START Records for the exercise

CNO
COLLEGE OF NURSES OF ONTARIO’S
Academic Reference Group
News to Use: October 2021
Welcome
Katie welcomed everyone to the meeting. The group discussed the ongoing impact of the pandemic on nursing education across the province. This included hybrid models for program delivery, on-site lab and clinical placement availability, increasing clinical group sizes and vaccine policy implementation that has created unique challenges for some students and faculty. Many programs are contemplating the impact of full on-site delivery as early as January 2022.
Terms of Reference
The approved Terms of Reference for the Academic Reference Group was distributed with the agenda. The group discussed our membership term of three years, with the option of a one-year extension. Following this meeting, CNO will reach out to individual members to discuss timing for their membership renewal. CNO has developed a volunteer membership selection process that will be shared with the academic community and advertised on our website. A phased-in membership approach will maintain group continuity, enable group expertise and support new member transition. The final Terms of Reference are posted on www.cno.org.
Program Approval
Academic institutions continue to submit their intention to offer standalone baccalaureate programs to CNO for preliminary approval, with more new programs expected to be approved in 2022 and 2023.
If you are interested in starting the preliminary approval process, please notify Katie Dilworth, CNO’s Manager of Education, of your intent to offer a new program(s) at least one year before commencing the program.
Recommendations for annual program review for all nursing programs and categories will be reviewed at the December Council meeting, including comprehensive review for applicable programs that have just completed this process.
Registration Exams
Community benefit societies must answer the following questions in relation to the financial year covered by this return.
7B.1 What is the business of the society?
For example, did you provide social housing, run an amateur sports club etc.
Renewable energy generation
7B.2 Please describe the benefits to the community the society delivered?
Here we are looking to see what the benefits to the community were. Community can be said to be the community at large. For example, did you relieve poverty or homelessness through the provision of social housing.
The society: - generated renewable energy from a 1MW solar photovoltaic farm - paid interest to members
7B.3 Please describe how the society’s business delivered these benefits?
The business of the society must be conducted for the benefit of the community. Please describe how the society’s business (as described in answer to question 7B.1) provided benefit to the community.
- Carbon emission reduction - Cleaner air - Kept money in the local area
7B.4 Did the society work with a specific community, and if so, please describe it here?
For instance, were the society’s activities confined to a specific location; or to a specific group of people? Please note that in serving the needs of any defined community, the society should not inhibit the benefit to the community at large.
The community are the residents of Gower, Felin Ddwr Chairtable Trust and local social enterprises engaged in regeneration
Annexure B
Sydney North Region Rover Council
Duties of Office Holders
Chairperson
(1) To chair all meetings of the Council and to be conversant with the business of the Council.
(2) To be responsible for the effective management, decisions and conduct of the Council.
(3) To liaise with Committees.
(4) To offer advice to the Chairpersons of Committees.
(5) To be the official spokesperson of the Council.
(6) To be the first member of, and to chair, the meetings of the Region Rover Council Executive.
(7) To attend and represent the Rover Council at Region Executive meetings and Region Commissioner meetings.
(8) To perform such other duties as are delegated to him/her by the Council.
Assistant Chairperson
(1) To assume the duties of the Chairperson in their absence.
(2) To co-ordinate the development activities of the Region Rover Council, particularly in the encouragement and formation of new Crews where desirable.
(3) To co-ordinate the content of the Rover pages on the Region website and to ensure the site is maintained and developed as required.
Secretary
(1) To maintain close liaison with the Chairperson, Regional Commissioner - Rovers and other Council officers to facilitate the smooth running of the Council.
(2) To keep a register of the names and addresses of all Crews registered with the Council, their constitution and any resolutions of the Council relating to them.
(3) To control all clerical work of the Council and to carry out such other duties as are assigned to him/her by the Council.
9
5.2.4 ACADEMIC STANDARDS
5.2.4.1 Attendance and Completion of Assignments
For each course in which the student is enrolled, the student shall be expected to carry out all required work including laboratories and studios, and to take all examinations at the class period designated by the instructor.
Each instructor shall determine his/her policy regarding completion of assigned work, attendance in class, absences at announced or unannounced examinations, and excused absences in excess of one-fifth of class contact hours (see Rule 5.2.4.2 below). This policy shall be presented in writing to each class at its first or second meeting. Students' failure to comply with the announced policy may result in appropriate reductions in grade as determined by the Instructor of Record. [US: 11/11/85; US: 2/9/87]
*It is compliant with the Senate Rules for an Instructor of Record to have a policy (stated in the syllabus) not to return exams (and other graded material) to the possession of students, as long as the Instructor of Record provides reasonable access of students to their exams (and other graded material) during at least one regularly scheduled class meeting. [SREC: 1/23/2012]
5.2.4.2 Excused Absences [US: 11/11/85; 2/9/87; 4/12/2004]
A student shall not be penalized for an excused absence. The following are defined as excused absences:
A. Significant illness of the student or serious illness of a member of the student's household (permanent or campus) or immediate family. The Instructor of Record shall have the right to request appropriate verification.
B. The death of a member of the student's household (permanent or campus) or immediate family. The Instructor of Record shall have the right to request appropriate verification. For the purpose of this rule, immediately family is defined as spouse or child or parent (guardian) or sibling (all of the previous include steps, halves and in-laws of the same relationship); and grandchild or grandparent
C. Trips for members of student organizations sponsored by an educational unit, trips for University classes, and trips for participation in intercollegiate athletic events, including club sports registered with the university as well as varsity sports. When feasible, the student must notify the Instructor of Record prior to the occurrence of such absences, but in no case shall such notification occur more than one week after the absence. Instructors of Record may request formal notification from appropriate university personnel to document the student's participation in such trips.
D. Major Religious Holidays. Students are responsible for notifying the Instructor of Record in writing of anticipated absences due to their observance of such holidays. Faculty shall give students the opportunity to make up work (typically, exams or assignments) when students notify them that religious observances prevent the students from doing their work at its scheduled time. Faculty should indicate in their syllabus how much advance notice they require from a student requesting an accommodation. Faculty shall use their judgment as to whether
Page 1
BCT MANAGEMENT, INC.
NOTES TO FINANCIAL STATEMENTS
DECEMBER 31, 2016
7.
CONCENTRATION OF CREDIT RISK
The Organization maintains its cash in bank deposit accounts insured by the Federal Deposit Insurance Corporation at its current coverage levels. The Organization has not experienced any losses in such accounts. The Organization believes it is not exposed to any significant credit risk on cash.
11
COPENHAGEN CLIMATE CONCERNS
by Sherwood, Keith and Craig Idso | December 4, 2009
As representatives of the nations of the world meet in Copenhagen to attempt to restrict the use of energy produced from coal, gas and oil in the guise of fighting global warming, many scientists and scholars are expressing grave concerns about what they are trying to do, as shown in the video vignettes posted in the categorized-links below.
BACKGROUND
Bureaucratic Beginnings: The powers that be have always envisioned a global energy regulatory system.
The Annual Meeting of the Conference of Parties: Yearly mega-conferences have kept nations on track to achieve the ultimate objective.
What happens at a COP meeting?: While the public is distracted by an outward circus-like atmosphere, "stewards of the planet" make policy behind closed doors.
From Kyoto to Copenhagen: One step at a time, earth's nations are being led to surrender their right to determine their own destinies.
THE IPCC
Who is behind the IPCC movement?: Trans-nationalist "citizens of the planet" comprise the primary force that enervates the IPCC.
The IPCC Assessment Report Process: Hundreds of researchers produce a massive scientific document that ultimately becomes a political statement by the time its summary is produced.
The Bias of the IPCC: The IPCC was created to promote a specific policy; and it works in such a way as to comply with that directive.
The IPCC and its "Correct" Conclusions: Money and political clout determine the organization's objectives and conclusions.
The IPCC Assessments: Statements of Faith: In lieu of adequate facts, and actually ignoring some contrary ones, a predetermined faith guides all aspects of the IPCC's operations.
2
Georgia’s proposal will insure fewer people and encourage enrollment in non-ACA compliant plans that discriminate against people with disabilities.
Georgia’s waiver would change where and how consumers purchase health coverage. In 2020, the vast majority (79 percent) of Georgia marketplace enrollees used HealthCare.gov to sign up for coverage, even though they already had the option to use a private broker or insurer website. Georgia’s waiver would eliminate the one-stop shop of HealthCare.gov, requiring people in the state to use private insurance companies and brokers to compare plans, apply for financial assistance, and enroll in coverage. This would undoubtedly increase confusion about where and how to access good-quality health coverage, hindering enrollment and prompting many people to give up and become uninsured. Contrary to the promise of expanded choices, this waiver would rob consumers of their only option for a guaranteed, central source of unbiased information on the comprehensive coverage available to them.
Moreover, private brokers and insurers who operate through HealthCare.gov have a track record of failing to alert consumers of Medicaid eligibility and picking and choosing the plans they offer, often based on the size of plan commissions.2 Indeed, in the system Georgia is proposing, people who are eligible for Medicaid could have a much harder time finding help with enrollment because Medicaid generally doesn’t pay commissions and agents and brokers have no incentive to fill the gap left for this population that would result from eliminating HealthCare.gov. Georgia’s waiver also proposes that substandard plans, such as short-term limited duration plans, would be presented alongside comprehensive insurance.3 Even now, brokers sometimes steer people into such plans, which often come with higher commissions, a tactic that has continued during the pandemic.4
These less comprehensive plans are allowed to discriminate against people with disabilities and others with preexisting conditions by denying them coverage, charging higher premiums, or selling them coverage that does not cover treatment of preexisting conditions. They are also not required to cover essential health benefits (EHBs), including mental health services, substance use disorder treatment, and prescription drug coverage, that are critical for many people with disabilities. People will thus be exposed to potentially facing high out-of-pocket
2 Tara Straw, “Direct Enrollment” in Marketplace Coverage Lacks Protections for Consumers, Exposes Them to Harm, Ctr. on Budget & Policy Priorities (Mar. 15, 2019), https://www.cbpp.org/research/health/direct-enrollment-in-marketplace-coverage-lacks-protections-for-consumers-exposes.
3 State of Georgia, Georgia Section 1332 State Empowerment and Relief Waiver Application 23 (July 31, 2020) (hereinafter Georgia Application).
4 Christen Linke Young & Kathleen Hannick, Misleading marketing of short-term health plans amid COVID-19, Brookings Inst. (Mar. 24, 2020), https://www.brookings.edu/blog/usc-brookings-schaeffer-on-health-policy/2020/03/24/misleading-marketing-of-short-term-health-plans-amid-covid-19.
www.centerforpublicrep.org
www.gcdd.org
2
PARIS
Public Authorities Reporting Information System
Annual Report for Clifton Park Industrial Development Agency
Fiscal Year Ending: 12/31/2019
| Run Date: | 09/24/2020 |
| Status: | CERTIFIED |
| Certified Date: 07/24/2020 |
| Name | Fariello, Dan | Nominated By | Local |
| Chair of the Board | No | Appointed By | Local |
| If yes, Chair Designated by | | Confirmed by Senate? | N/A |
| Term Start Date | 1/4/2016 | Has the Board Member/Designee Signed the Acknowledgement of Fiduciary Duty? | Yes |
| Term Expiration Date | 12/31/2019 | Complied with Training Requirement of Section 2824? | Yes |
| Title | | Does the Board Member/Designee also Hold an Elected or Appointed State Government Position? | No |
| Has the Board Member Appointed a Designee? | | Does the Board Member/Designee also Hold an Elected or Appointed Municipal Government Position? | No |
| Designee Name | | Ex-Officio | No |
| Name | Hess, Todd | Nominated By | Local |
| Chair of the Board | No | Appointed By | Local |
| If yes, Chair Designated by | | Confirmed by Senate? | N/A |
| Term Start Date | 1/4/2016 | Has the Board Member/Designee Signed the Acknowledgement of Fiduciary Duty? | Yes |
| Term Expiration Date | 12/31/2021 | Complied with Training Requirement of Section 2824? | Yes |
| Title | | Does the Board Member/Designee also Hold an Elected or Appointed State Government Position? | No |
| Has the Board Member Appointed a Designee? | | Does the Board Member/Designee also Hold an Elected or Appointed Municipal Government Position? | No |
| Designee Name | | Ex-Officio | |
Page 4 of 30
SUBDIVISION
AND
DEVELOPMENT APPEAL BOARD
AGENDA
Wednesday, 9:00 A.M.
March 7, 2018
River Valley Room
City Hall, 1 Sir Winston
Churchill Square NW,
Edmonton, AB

END Records for the exercise

*Exercise instructions*
Of all the entries above, retype exactly the lines from the line with "5.2.4.1 Attendance and" to the line with "A. Significant illness", both included, and no others.

*The answer*
5.2.4.1 Attendance and Completion of Assignments
For each course in which the student is enrolled, the student shall be expected to carry out all required work including laboratories and studios, and to take all examinations at the class period designated by the instructor.
Each instructor shall determine his/her policy regarding completion of assigned work, attendance in class, absences at announced or unannounced examinations, and excused absences in excess of one-fifth of class contact hours (see Rule 5.2.4.2 below). This policy shall be presented in writing to each class at its first or second meeting. Students' failure to comply with the announced policy may result in appropriate reductions in grade as determined by the Instructor of Record. [US: 11/11/85; US: 2/9/87]
*It is compliant with the Senate Rules for an Instructor of Record to have a policy (stated in the syllabus) not to return exams (and other graded material) to the possession of students, as long as the Instructor of Record provides reasonable access of students to their exams (and other graded material) during at least one regularly scheduled class meeting. [SREC: 1/23/2012]
5.2.4.2 Excused Absences [US: 11/11/85; 2/9/87; 4/12/2004]
A student shall not be penalized for an excused absence. The following are defined as excused absences:
A. Significant illness of the student or serious illness of a member of the student's household (permanent or campus) or immediate family. The Instructor of Record shall have the right to request appropriate verification.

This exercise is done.